Page-level text extractions:
★ ★ ★ ★ ★ ★ ★
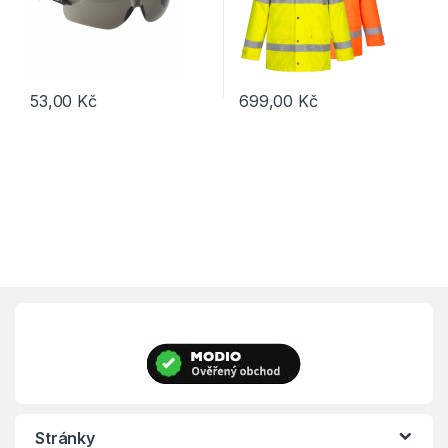
53,00
Kč
699,00
Kč
Tento produkt má více variant. 
Stránky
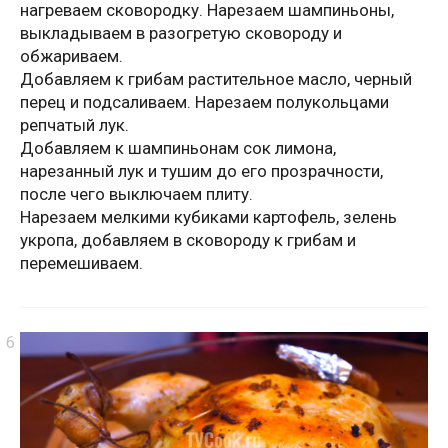
нагреваем сковородку. Нарезаем шампиньоны,
выкладываем в разогретую сковороду и
обжариваем.
Добавляем к грибам растительное масло, черный
перец и подсаливаем. Нарезаем полукольцами
репчатый лук.
Добавляем к шампиньонам сок лимона,
нарезанный лук и тушим до его прозрачности,
после чего выключаем плиту.
Нарезаем мелкими кубиками картофель, зелень
укропа, добавляем в сковороду к грибам и
перемешиваем.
★ ★ ★ ★ ★ ★ ★
Your instructions: Output the full set of records above without changing a word, and drop the images.

Task response:
53,00
Kč
699,00
Kč
Tento produkt má více variant. 
Stránky
нагреваем сковородку. Нарезаем шампиньоны,
выкладываем в разогретую сковороду и
обжариваем.
Добавляем к грибам растительное масло, черный
перец и подсаливаем. Нарезаем полукольцами
репчатый лук.
Добавляем к шампиньонам сок лимона,
нарезанный лук и тушим до его прозрачности,
после чего выключаем плиту.
Нарезаем мелкими кубиками картофель, зелень
укропа, добавляем в сковороду к грибам и
перемешиваем.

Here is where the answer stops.